EEN218 Second Assignment, due Thursday 17th Feb 2000

Write a program that includes three functions, trim(), split(), and main(), as described below. Most of the points are for good clean programming that deserves to work, very few points are available for a nasty unreadable program that just happens to give the right answer when tested.


char *trim(char *s)
This function recevies a string, and should trim (i.e. remove) all "white space" from the beginning and end. White space is any invisible character, including spaces, tabs, enters, escapes, and so forth. Any character with an ascii code less than or equal to 32 my be considered to be white space.
        Your trim() function should not allocate any heap memory (don't use new or malloc). It may modify or re-use the original string, s, in any way you see fit.
        Here is an example showing how trim should behave:
        { char line[100];
          char *tidy;
          printf("input? ");
          fgets(line,99,stdin);
          printf("You typed '%s'.\n", line);
          tidy=trim(line);
          printf("I trimmed it to '%s'.\n", tidy);
When the program is run, imagine that the user presses the following 11 keys: space, space, space, h, e, l, l, o, space, space, enter. The string "line" would contain all 11 characters, which could confuse some processing you perform in the future. The string "tidy" would just contain the five characters h, e, l, l, o. The run would look like this:
        input?    hello  
        You typed '   hello
        '.
        I trimmed it to 'hello'.
Trim is easy, it should not take you long at all. The main part of the assignment is...

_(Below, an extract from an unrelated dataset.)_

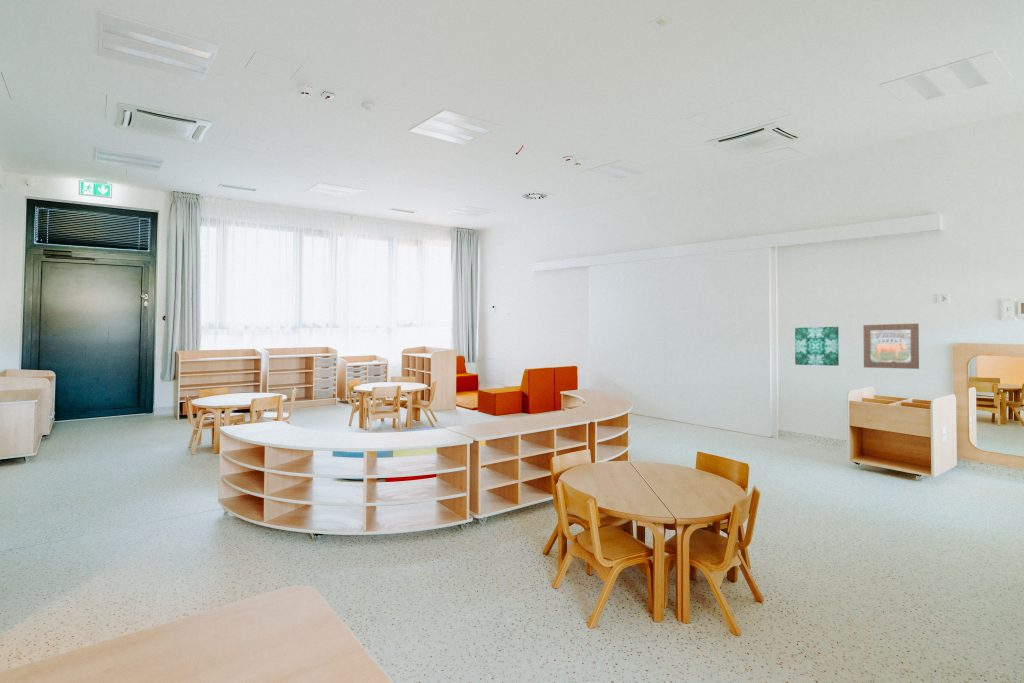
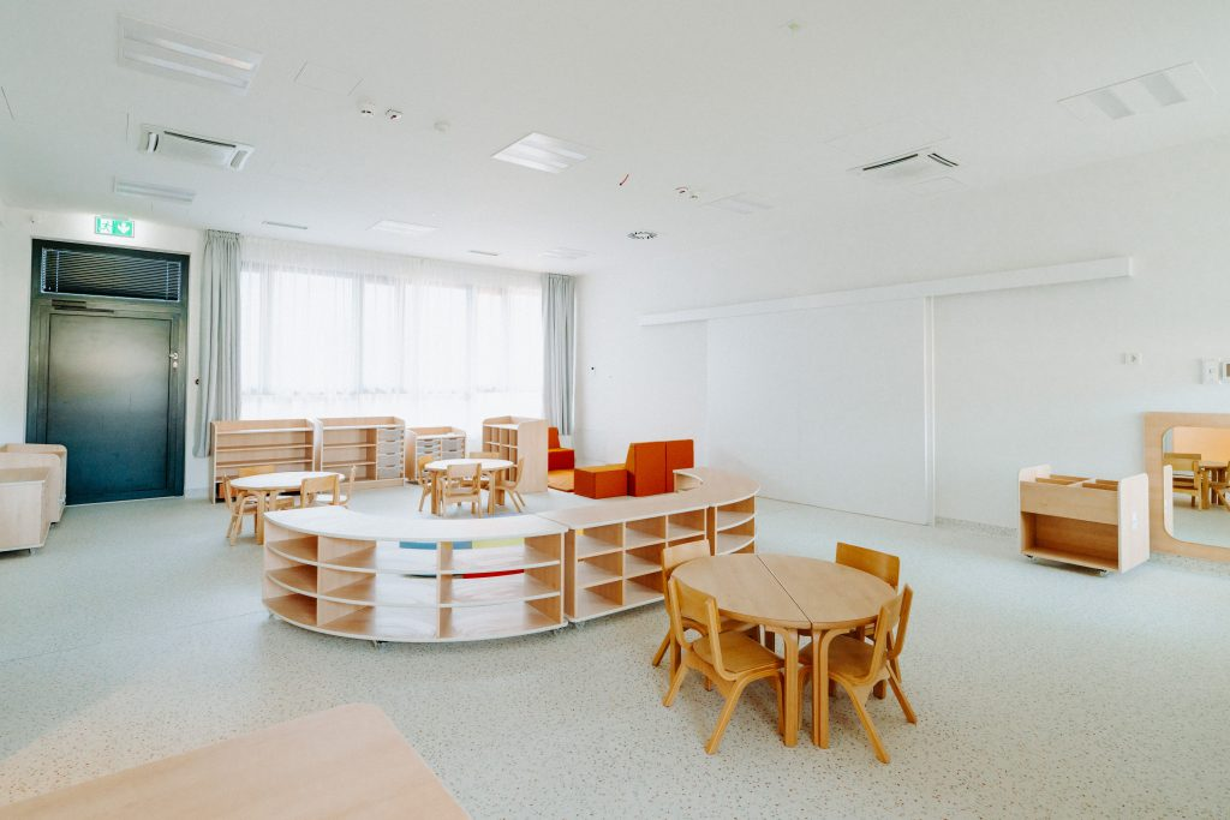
- wall art [794,326,840,367]
- wall art [862,323,920,370]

int split(char *s, char sep, char *parts[])
Split is used to divide a string up into separate words. The first parameter is the string to be divided; it may contain any number of words, including zero. The second parameter is the character that separates words; normally it will be the space character, but I'm sure you can imaging applications where it would be something else. The third parameter is just an array of string pointers; the pointers will not be properly initialised, all you can rely on is that the array will be big enough.
        The function should scan through the input string, s, searching for appearances of the separator character, sep. Every time a sep character appears, it should start creating a new output string. All of the output strings should be stored in the pointer array, parts. The function should return as its int result the number of output strings that it found.
        Here is a simple example to illustrate its use:
        { char orig[100];
          int i, n;
          char *parts[100];
          strcpy(orig,"The cat sat on the mat");
          n=split(orig,' ',parts);
          printf("The string '%s' contains %d words:\n", orig, n);
          for (i=0; i<n; i+=1)
            printf("part[%d]='%s'\n", i, parts[i]);
          strcpy(orig,"one two three:four five:six seven eight");
          n=split(orig,':',parts);
          printf("The string '%s' contains %d words:\n", orig, n);
          for (i=0; i<n; i+=1)
            printf("part[%d]='%s'\n", i, parts[i]);
The output from running this piece of program would be:
        The string 'The cat sat on the mat' contains 6 words:
        part[0]='The';
        part[1]='cat'
        part[2]='sat'
        part[3]='on'
        part[4]='the'
        part[5]='mat'
        The string 'one two three:four five:six seven eight' contains 3 words:
        part[0]='one two three'
        part[1]='four five'
        part[2]='six seven eight'
You should observe a few things from this example:
        1. There is nothing special about spaces. Only split the string where the specified separator appears.
        2. The user does not supply any space for the sub-strings to be stored, just an array of pointers to point to those strings once they have been created. You must use new or malloc to allocate space for each of the substrings.
        3. The original string is not modified by split(). After calling split, I can still print the original string and see it un-ruined.
        4. There is no way that split can be sure that the array "parts" given to it is big enough. Just assume that the user/caller gets the size right.

Extra Credit
For optional extra credit, make split be clever enough to avoid producing any empty (zero-length) output strings, so that if I tell it to split "hello:there::::mister::bloggs" with ':' as the separator, it would only produce four output strings "hello", "there", "mister", and "bloggs".
        The extra credit part will only be graded if you have done a fairly good job of the main assignment, so don't waste time on it until you are satisfied with everything else.

main()
You may include any extra functions in your submission that you think are useful or necessary. While you are working on the program, of course your main() function can be anything you want. When you are ready to turn in the functions, make your main function be either the following, or something very similar to it, and make sure it still works:
        void main(void)
        { char line[100];
          char *tidy;
          char *parts[100];
          int i, n;
          while (1)
          { printf("? ");
            fgets(line,100,stdin);
            tidy=trim(line);
            n=split(tidy, ' ', parts);
            printf("The string '%s' produced %d parts:\n", tidy, n);
            for (i=0; i<n; i+=1)
              printf("  part %d is '%s'\n", i, parts[i]); } }


Language
For this assignment, you may use plain C (printf, fgets, malloc) or C++ (cin, cout, new) or any combination of the two that works. Beware of mixing printf and cout, or fgets and cin, in the same program; they do interact with each other in unfortunate ways sometimes.